Laut einer Studie sind 30 Prozent der deutschen Bevölkerung ehrenamtlich im Einsatz. Zehn von ihnen waren gestern ins Zechenhaus Tagebau Garzweiler gekommen. Sie waren von einer Jury aus 36 Bewerbungen ausgewählt worden und hatten sich den NGZ-Lesern zur Wahl gestellt.

Zum sechsten Mal riefen RWE und NGZ zur Suche nach "Helden im Alltag" auf und fragten so nach Menschen, die sich ehrenamtlich engagieren und Verantwortung übernehmen, die im Stillen Großes leisten.

Ihren unermüdlichen Einsatz lobte Hans-Ulrich Klose, Jury-Vorsitzender und stellvertretender Landrat, der betonte, wie schwierig es sei, Menschen für längere Zeit für ehrenamtlichen Einsatz zu begeistern. "Ohne Sie wäre die Gesellschaft um einiges ärmer", sagte Jürgen Steinmetz, ebenfalls Jurymitglied und allgemeiner Vertreter des Landrats.

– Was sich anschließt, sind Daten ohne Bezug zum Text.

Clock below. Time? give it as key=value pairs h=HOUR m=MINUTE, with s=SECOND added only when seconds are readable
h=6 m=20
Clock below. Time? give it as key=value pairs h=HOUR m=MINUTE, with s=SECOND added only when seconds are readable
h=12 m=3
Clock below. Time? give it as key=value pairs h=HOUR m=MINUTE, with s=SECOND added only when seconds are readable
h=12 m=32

Lutz Kunde, Leiter des Tagebaus Garzweiler und gestern Gastgeber, bediente sich eines Zitats von ZDF-Redakteur Peter Hahne: "In unserer zerfahrenen Zeit brauchen wir Menschen, die sammeln und nicht zerstreuen. Die Werte nicht belächeln, sondern befördern. Die sich trauen und nicht verstecken. Die nicht nur Tagesform haben, sondern auch Lebensziele." Und Frank Kirschstein dankte den zehn Kandidaten für ihren Weg, konkret Hilfe anzubieten. "Sie sind geerdet", meinte der stellvertretende NGZ-Redaktionsleiter.

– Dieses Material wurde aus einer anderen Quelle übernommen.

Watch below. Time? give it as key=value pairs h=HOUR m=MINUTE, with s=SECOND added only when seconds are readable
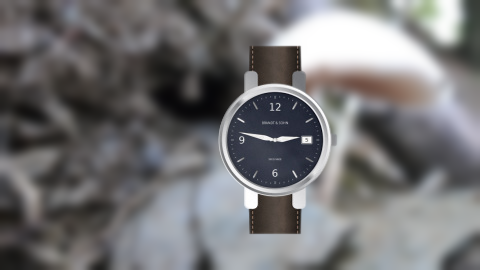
h=2 m=47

744 NGZ-Leser nahmen den Telefonhörer in die Hand und würdigten damit das Engagement aller. Zur Siegerin 2011 kürten sie Gisela Nagel aus Elsen. Die 81-Jährige betreut in verschiedenen Pflegeheimen Kranke und Demente.

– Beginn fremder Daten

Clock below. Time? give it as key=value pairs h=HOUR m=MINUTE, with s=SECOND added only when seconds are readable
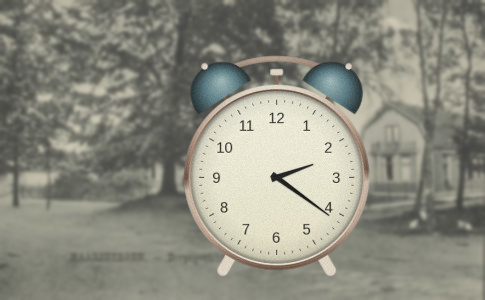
h=2 m=21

Zurzeit nimmt sie an einem einjährigen Ausbildungsprogramm über Palliativ-Betreuung teil. Ihr Preis: 2000 Euro. Auf den zweiten Platz wählten die NGZ-Leser das Ehepaar Maria und Bruno Kurzbach aus Erfttal. Seit 16 Jahren sind die 66-Jährige und der 71-Jährige die guten Geister im St. Josef Altenheim in Grimlinghausen, arbeiten dort in der Caféteria, begleiten Ausflüge, basteln für Basare oder beaufsichtigen demente Bewohner. Ihr Engagement wurde mit 1500 Euro bedacht.

Die drittmeisten Stimmen erhielt der jüngste Kandidat: Tim Wiewiorra. Der 25-Jährige ist Vorsitzender der Kolping-Jugend Rosellen. Dort organisiert der Elektrotechnik-Student nicht nur die Ferienfreizeiten für Kinder und Jugendliche, sondern auch die wöchentlichen Gruppenstunden. Dafür gab es 1000 Euro. Die sieben restlichen Kandidaten erhielten für ihre Projekte eine Anerkennung von jeweils 250 Euro.

Dass alle Nominierten "Helden im Alltag" sind, betonte die Jury nochmals zum Schluss der Veranstaltung, verbunden mit der Bitte: "Lassen Sie in Ihrem Engagement nicht nach."